Tonight I went to my first class meeting at FCI. We all got there very early to make sure we could get into our chef whites and get all of our street clothes and coats and whatnot put away in the locker room, and when everyone was ready we marched Snoopy-and-Woodstock-style up a couple flights of stairs to the kitchen that will be our classroom for the first six weeks or so of the program. The Culinary Arts course, which is the one I am in, is organized into six levels, each more advanced than the previous one. You cook all of the basic types of foods in all of the levels, so in Level 1 where we all begin, we'll cook stocks, sauces and soups, and all of the basic fish, birds (even duck!) and meats, but the emphasis in Level 1 is on basic skills and techniques and simple preparations to exercise the techniques we are learning. In Levels 1-3, we cook only for ourselves and our instructors. The Level 4 class covers large-scale cooking for buffets and a la carte service, and the Level 4 students cook the "family meal" for the entire school (all of the students, the administrative staff, and the faculty), with the day students preparing lunch and the evening students serving dinner. Levels 5 and 6 cook for the restaurant operated by the school, called L'Ecole.
We met the chefs that will be our instructors for Levels 1 and 2, for whom we'll be working during the next three months. The experience is just like any school: you go in wondering if you'll get some hard-ass chef or a more easygoing mentor type. Chef Marc, our main instructor, and Chef Matthew his assistant instructor, both seem to take a pretty relaxed approach. As expected, we got the "Yes Chef, No Chef" direction. The instructor walks around the room while we work and observes what everyone is doing, and when we sees a lot of people going astray in the same way, he'll call out a clarification or correction loud enough so everyone can hear it, and about three-quarters of us immediately say in a clear, loud voice, "Yes, Chef." Chef Marc began cooking in Europe, then spent many years in Australia, and finally came to New York awhile ago. He speaks with a pretty heavy French accent that is fun and very relaxing to listen to, so much so that even if I can't tell exactly what he said at first I enjoyed hearing it enough that I don't care as much as I should what the words were. Usually the word I was uncertain of becomes clear in context by the end of the next sentence.
• • • • •
Can you carry on the account of the first class night at FCI, starting after its last sentence? The data has no connection to the account of the first night at FCI.

→ Recorded information
• • • • •
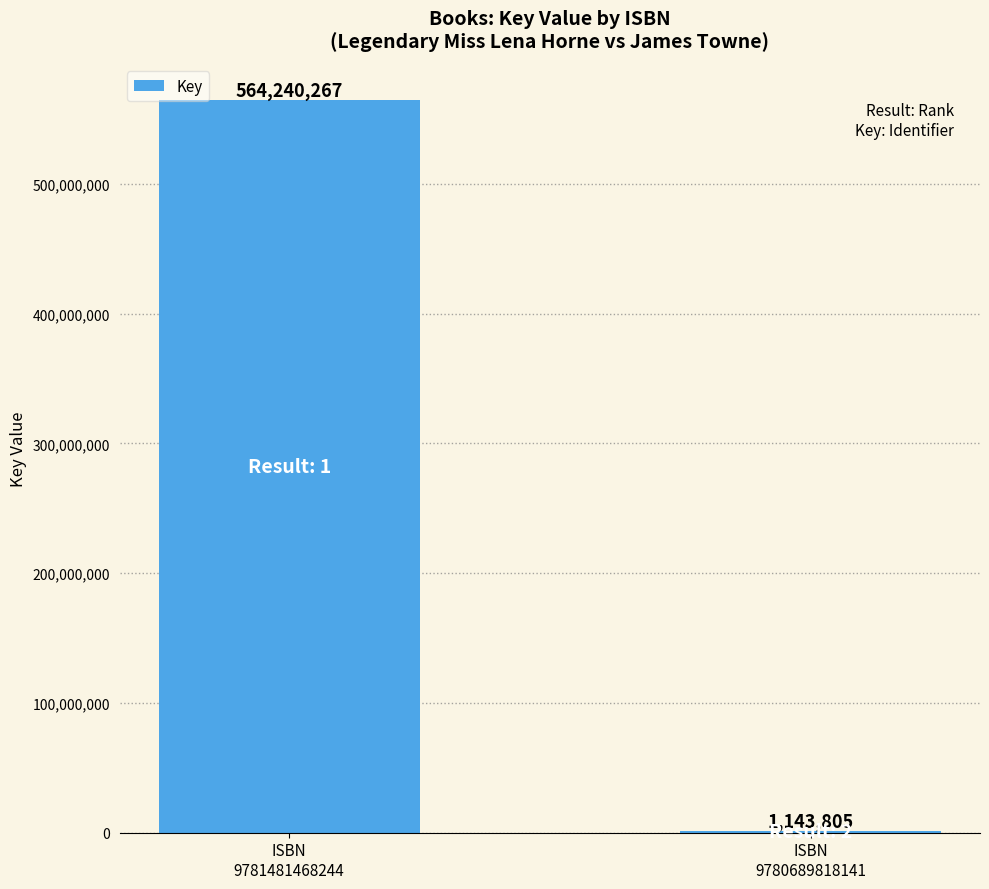

What is the sum of all values?

565384072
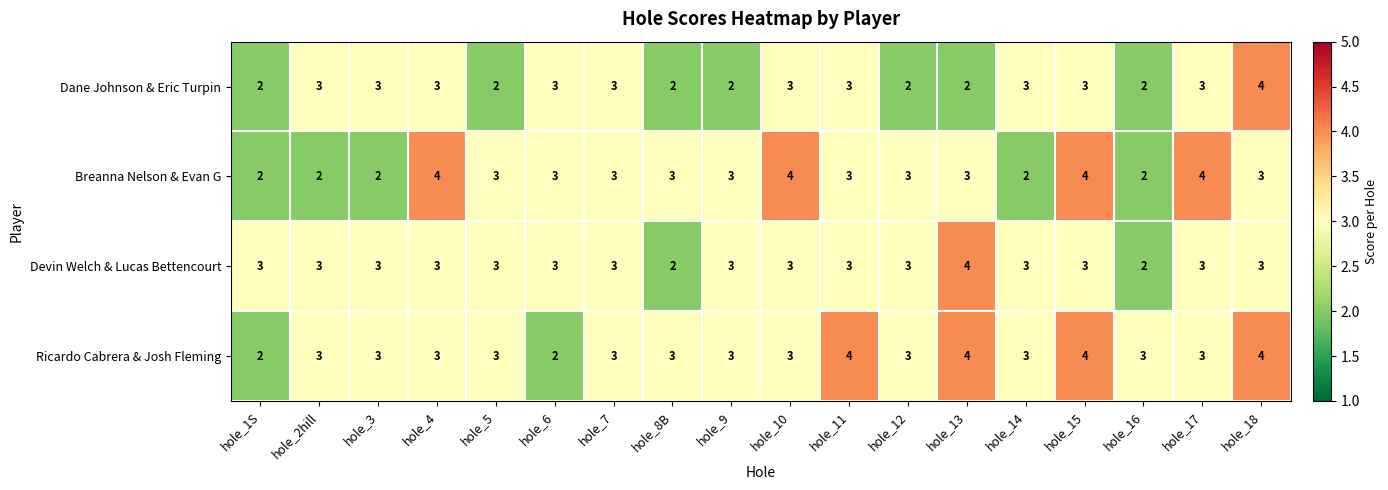

Is it true that Dane Johnson & Eric Turpin equals 4 at hole_10?

False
• • • • •
→ Response to this task
Tonight's lesson consisted of two parts. First, we had to cut up a lot of vegetables, though in truth not as many as I expected. Mainly he wanted to see samples of each of a bunch of different cuts, of which the most difficult is julienne because a proper julienne of something (carrots being the most challenging thing we were using) is very thin, at about 1 millimeter square. Nearly all of my julienne carrots were slightly too large, and they were also a bit more uneven than was really acceptable, but the instructors didn't seem too bothered by it (and I'd read horror stories about how strict they could be about this). The only cut that I'd never really done was called "paysanne," and it consists of squares about 5mm on a side that are about 1mm thick -- it's easily made by just taking slices from jardiniére (thin French fry shapes, though a bit shorter than fries at about 5cm). I'm not sure what paysanne cut vegetables are used for, though our book says there is a particular style of soup they go into. We learned the (French) names of about ten different cuts of vegetables, and at the end of the class Chef Marc went around the room using his Socratic method picking on people and asking each one to describe a cut he named. Most people he called on didn't know the answer to the question asked, which was a little surprising to me.
For the second and shorter part of the class, we made two extremely simple vegetable preparations. In one, you just boil the vegetables in salted water and then shock them in ice water to stop cooking and fix their color, and then hold them until you're ready to serve them and reheat them in a bit of fat if you want them hot. For the other, you slowly steam them in a sauté pan covered with parchment paper. The two things that Chef was interested in when he tasted our vegetables were proper seasoning and proper cooking. For proper cooking, he emphasized that while it might be fashionable these days to serve crisp vegetables, the proper classical way to cook them is until they are completely tender and the point of your knife meets no resistance. My jardiniére turnips were "seasoned well, but too crunchy," which is what I expected would be Chef's judgment when I tried one after I shocked them to stop the cooking. My julienne carrots were excellent (as were everyone's), and when cleanup time came I ate the whole bunch of them right out of the pan. A lot of us accidentally sautéed our leeks, which is to say we got them a bit browned when they weren't supposed to be, and although they were delicious as a 10pm snack they were nevertheless a complete failure because Chef had instructed us in a cooking method that should not have browned them at all.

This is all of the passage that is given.